Logotype for ING Bank Slaski S.A.

ING Bank Slaski (ING) Q2 2024 earnings summary

Event summary combining transcript, slides, and related documents.

Logotype for ING Bank Slaski S.A.

Q2 2024 earnings summary

2 Feb, 2026

Executive summary

  • Q2 2024 net profit was PLN 964.7 million, down 12% year-over-year, mainly due to the credit vacation program and higher risk costs; H1 2024 net profit was PLN 1,958.0 million, a 2–2.5% decrease year-over-year.

  • The bank acquired over 60,000 new individual and up to 15,000 new SME/corporate clients year-over-year, with strong digital engagement and transaction growth.

  • Market share in loans is growing faster than deposits, reflecting the business model's focus.

  • ING Bank Śląski maintained its position as the 4th largest bank in Poland, with 4.5 million individual and 568,000 corporate clients.

Financial highlights

  • Net interest income for H1 2024 was PLN 4,203.9 million, up 7.4% year-over-year; Q2 2024 NII was PLN 2,041.3 million, down 1% year-over-year, but would be PLN 2,211.3 million (+8% y/y) adjusted for credit holidays.

  • Net commission income for H1 2024 was PLN 1,147.0 million (+8.7% y/y); Q2 2024 commission income was PLN 571.0 million (+7% y/y).

  • Cost to income ratio was 44.6% as of June 2024; cost/income ratio (including bank levy) at 42.9% in Q2 2024.

  • Operational costs increased by 12–15% year-over-year, mainly due to higher labor and third-party service costs.
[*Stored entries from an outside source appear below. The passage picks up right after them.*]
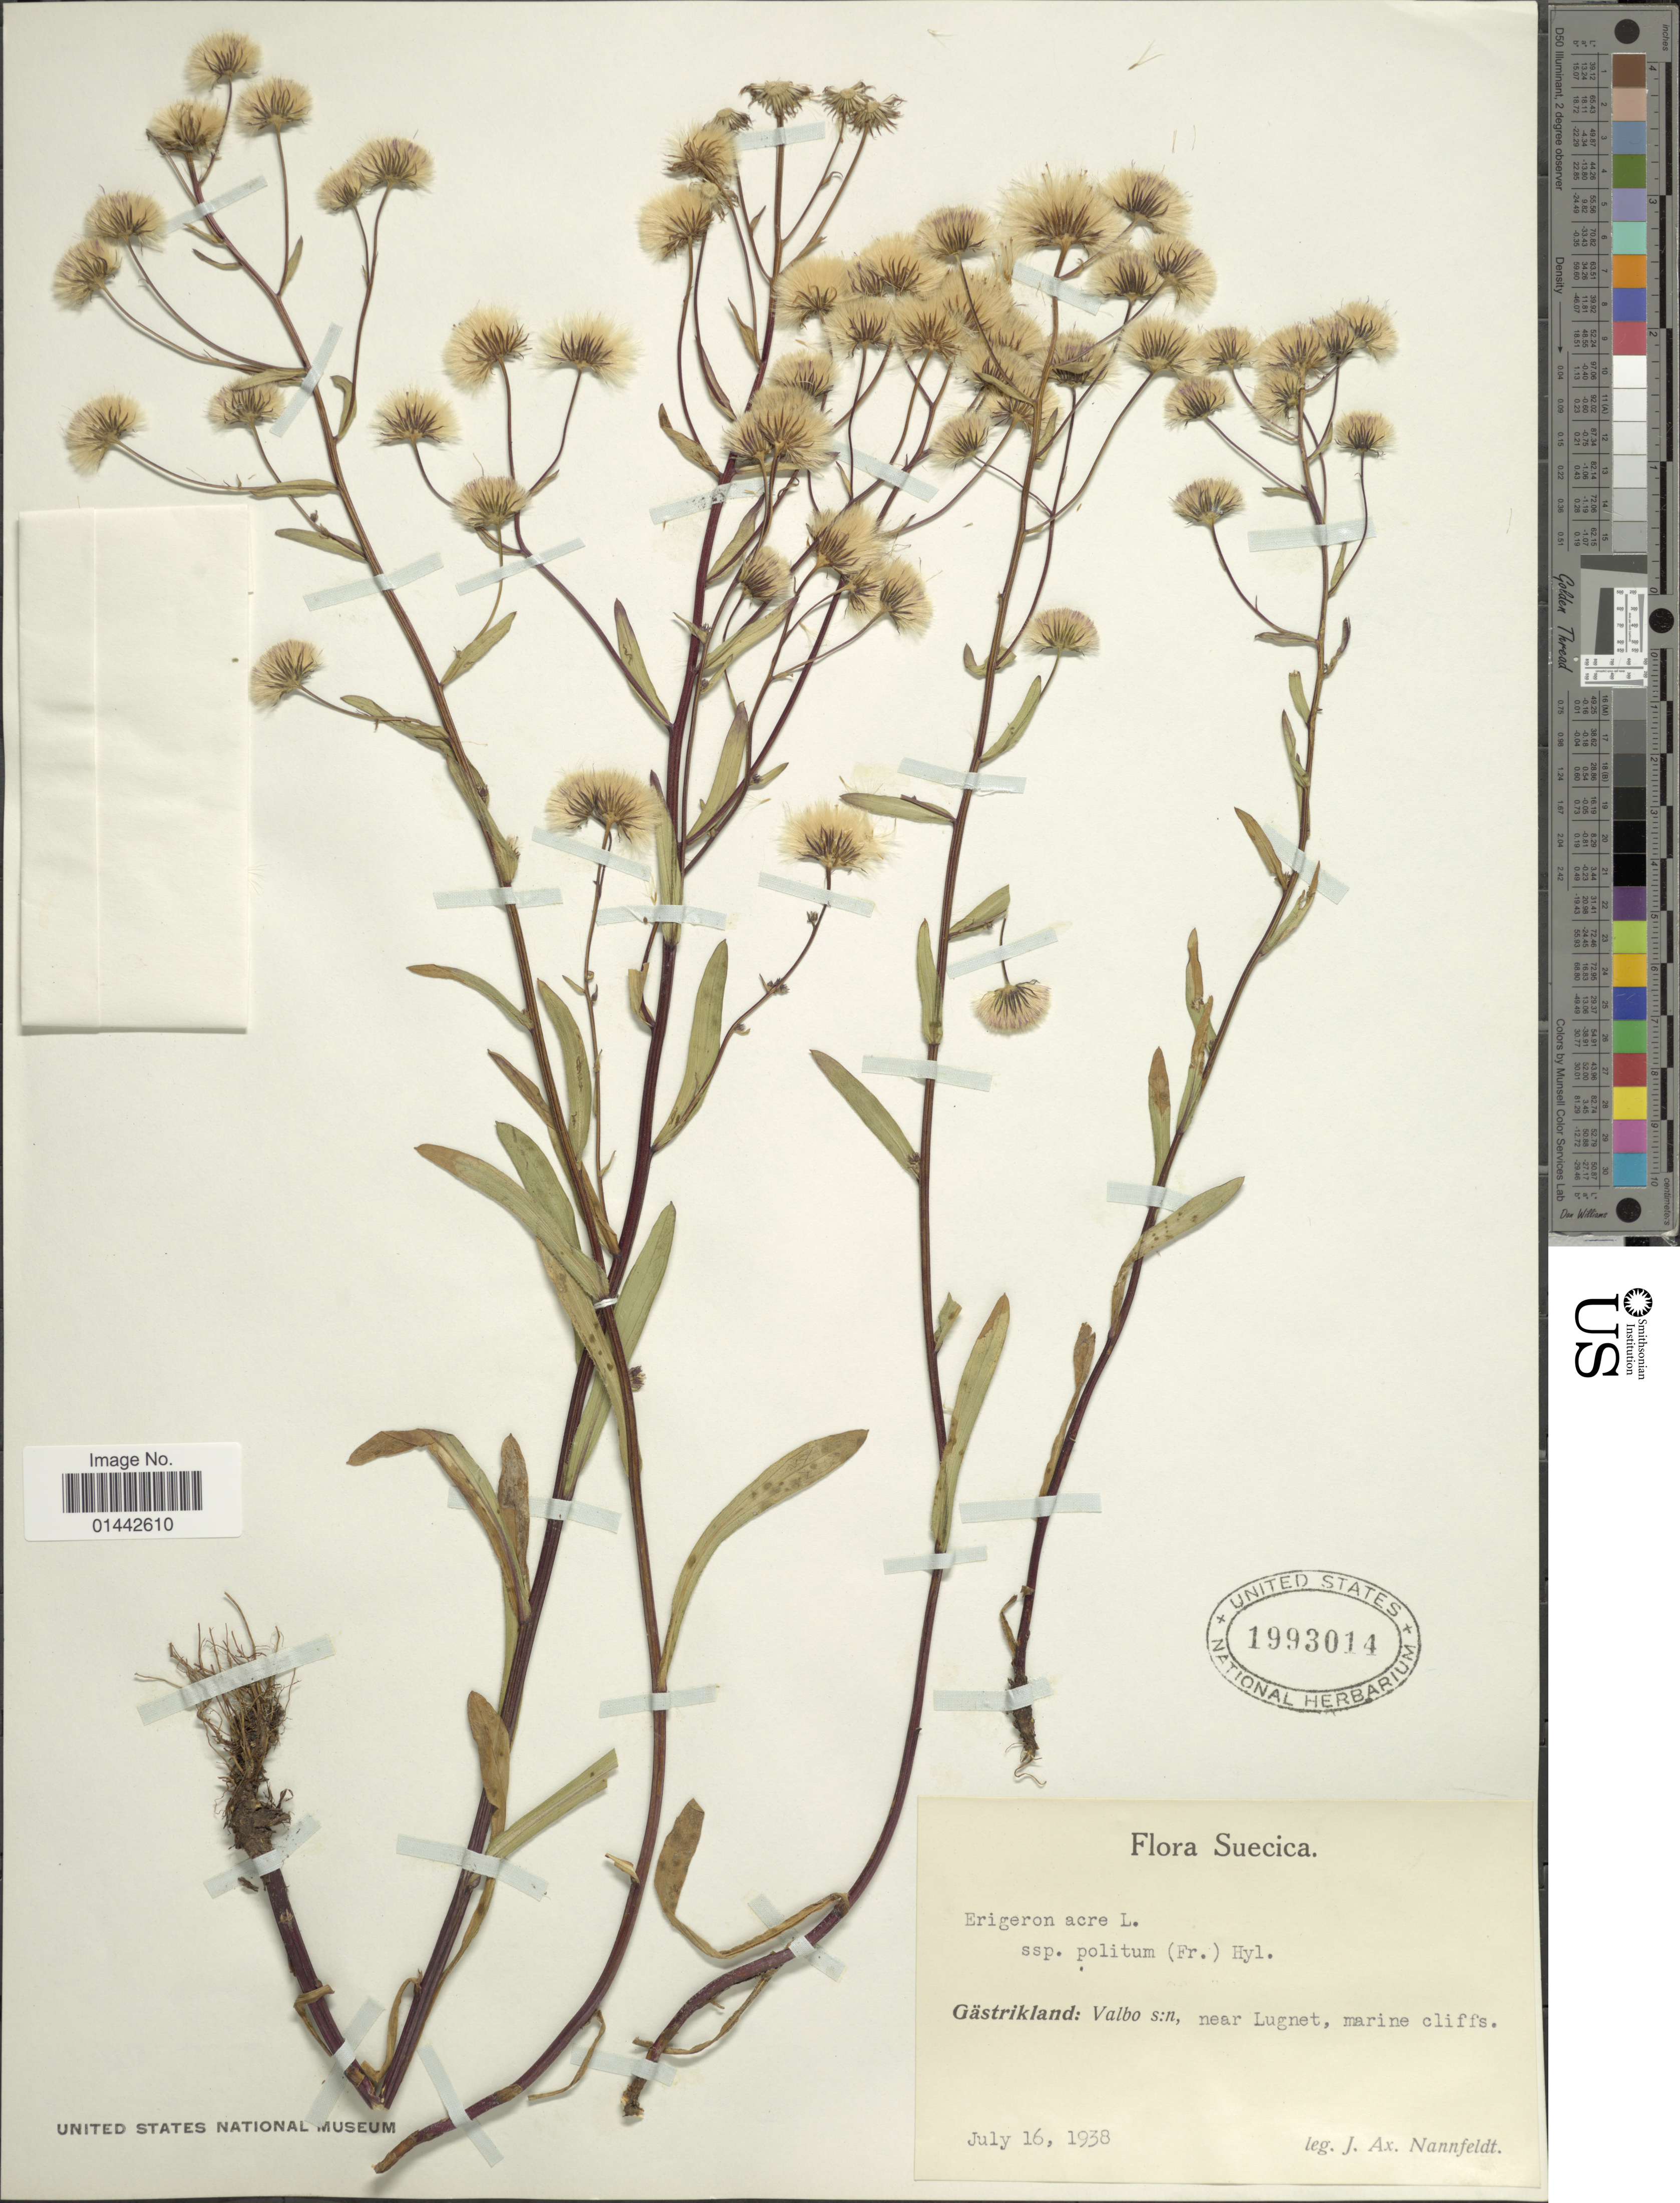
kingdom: Plantae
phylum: Tracheophyta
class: Magnoliopsida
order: Asterales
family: Asteraceae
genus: Erigeron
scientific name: Erigeron acris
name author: L.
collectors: J. Nannfeldt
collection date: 1938-07-16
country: Sweden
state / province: Gavleborg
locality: Gästrikland: Valbo s:n, near Lugnet, marine cliffs.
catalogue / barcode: US 1993014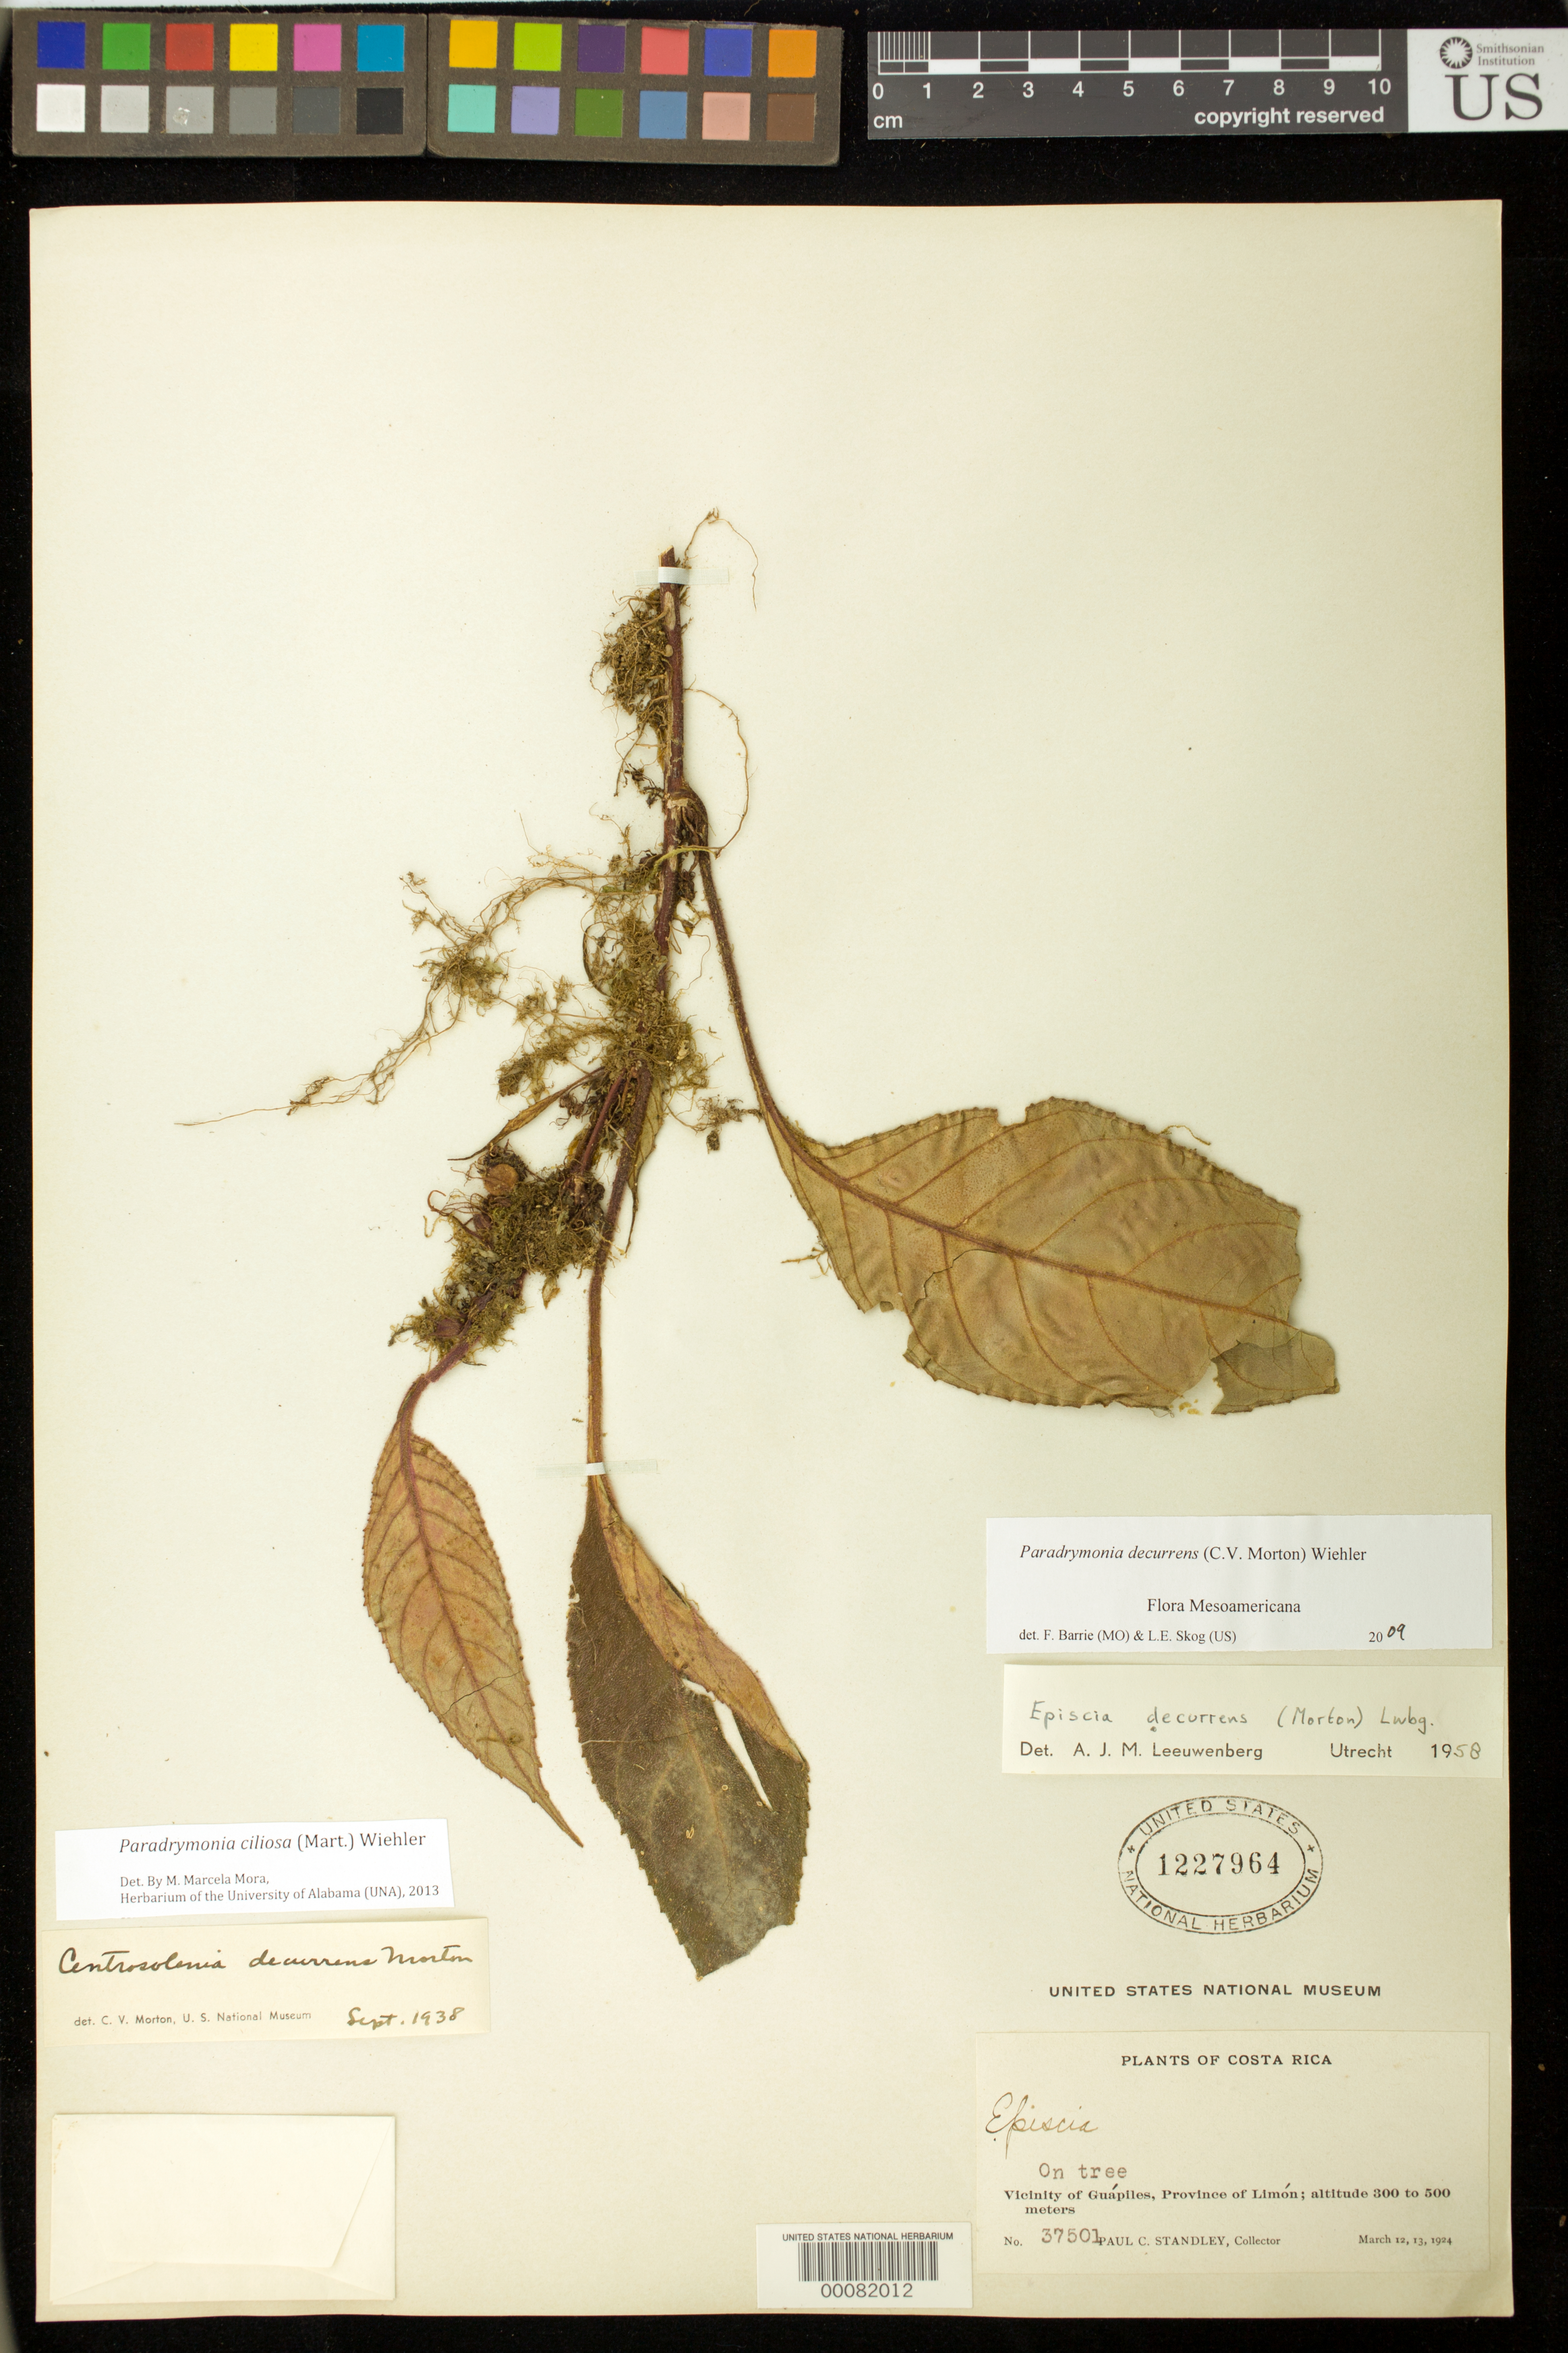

  • Cost of risk reached PLN 317.8 million in Q2 2024 (+61% y/y), with most provisions in the corporate sector due to isolated cases.

Outlook and guidance

  • Expectation of continued stable growth, with the bank aiming to grow faster than the market and GDP; GDP growth forecast at 3% in 2024.

  • Investment activity is expected to remain subdued in 2024, with a rebound anticipated in 2025 as EU funds absorption increases.

  • Inflation is projected to rise to 4–5% by year-end 2024, peaking below 6% in March next year; monetary easing expected in 2025.

  • The Group continues to monitor macroeconomic and regulatory risks, including the planned replacement of the WIBOR benchmark rate after 2027.